#### Instructions for the task
Copy out every line of text in the listing below without changing a single character, and leave the pictures out of your answer.

+ + +

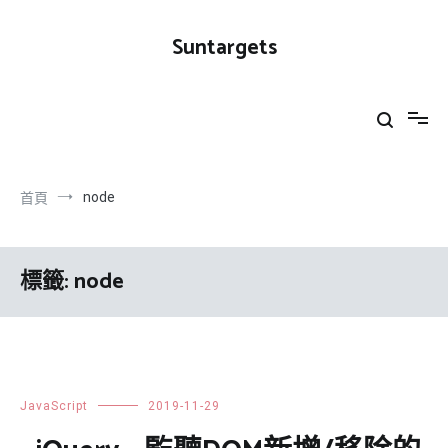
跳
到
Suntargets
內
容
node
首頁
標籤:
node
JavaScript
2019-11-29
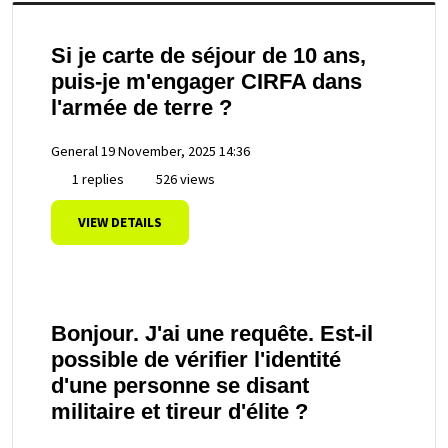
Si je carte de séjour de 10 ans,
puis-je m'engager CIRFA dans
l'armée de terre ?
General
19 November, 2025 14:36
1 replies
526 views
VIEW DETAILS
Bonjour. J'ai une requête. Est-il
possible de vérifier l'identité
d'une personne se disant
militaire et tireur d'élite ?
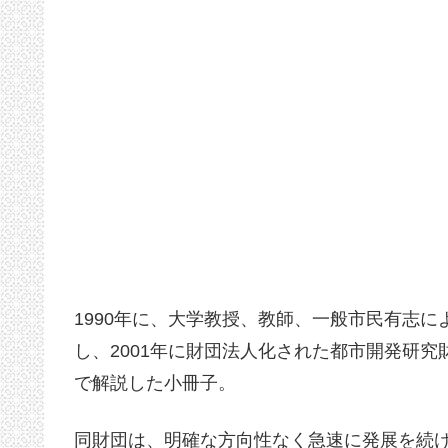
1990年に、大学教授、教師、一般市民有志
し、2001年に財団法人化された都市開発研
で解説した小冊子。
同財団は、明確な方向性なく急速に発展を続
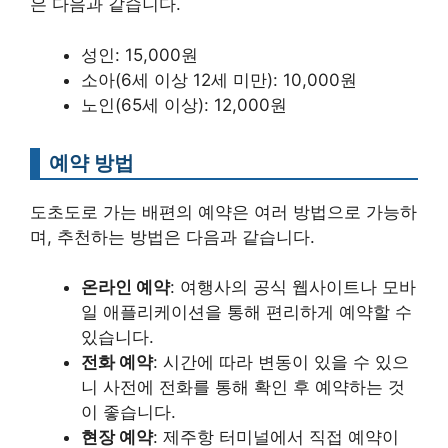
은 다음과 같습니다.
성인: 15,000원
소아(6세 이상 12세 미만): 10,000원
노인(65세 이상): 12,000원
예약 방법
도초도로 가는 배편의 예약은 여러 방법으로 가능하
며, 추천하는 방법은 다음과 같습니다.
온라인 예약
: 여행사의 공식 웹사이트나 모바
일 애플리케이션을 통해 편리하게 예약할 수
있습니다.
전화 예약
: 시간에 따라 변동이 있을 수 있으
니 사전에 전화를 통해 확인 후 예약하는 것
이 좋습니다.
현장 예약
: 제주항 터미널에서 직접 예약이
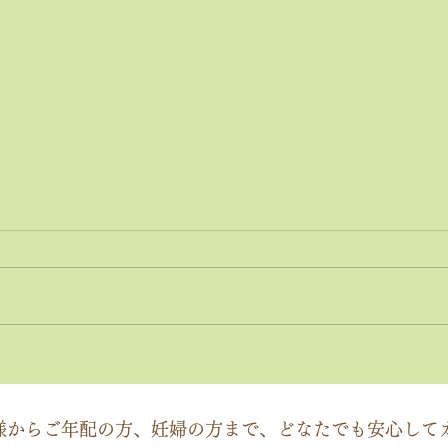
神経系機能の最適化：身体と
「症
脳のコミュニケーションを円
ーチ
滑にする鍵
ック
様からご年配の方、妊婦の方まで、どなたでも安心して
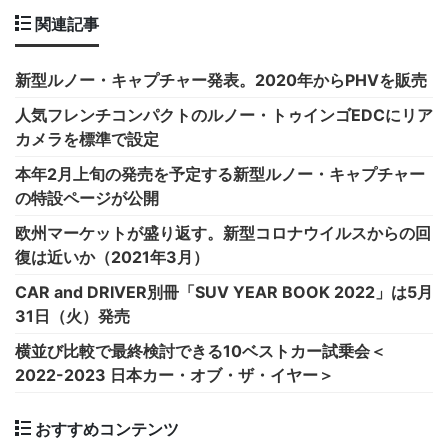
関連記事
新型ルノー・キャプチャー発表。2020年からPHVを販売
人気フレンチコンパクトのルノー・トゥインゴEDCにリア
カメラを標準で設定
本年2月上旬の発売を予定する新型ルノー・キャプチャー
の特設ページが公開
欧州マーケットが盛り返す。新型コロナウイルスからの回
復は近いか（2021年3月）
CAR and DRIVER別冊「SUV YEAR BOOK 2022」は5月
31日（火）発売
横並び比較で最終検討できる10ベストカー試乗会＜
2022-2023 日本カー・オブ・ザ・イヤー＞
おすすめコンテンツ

+ + +

#### Answer to the exercise
跳
到
Suntargets
內
容
node
首頁
標籤:
node
JavaScript
2019-11-29
Si je carte de séjour de 10 ans,
puis-je m'engager CIRFA dans
l'armée de terre ?
General
19 November, 2025 14:36
1 replies
526 views
VIEW DETAILS
Bonjour. J'ai une requête. Est-il
possible de vérifier l'identité
d'une personne se disant
militaire et tireur d'élite ?
1990年に、大学教授、教師、一般市民有志
し、2001年に財団法人化された都市開発研
で解説した小冊子。
同財団は、明確な方向性なく急速に発展を続
은 다음과 같습니다.
성인: 15,000원
소아(6세 이상 12세 미만): 10,000원
노인(65세 이상): 12,000원
예약 방법
도초도로 가는 배편의 예약은 여러 방법으로 가능하
며, 추천하는 방법은 다음과 같습니다.
온라인 예약
: 여행사의 공식 웹사이트나 모바
일 애플리케이션을 통해 편리하게 예약할 수
있습니다.
전화 예약
: 시간에 따라 변동이 있을 수 있으
니 사전에 전화를 통해 확인 후 예약하는 것
이 좋습니다.
현장 예약
: 제주항 터미널에서 직접 예약이
神経系機能の最適化：身体と
「症
脳のコミュニケーションを円
ーチ
滑にする鍵
ック
様からご年配の方、妊婦の方まで、どなたでも安心して
関連記事
新型ルノー・キャプチャー発表。2020年からPHVを販売
人気フレンチコンパクトのルノー・トゥインゴEDCにリア
カメラを標準で設定
本年2月上旬の発売を予定する新型ルノー・キャプチャー
の特設ページが公開
欧州マーケットが盛り返す。新型コロナウイルスからの回
復は近いか（2021年3月）
CAR and DRIVER別冊「SUV YEAR BOOK 2022」は5月
31日（火）発売
横並び比較で最終検討できる10ベストカー試乗会＜
2022-2023 日本カー・オブ・ザ・イヤー＞
おすすめコンテンツ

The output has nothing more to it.